## [What you have to do]
The answer should be each line of the records that contains the word "Page"; please copy them all.

## [Data shown]
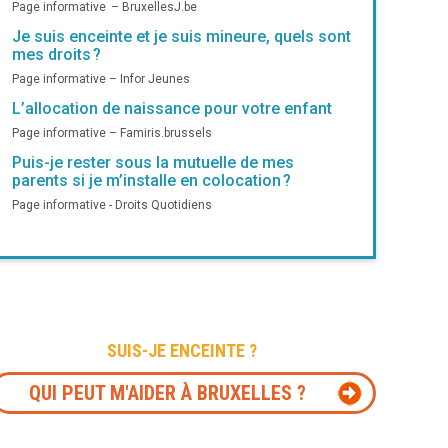
Page informative – BruxellesJ.be
Je suis enceinte et je suis mineure, quels sont
mes droits ?
Page informative – Infor Jeunes
L’allocation de naissance pour votre enfant
Page informative – Famiris.brussels
Puis-je rester sous la mutuelle de mes
parents si je m’installe en colocation ?
Page informative - Droits Quotidiens
SUIS-JE ENCEINTE ?
QUI PEUT M'AIDER À BRUXELLES ?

## [Completed exercise]
Page informative – BruxellesJ.be
Page informative – Infor Jeunes
Page informative – Famiris.brussels
Page informative - Droits Quotidiens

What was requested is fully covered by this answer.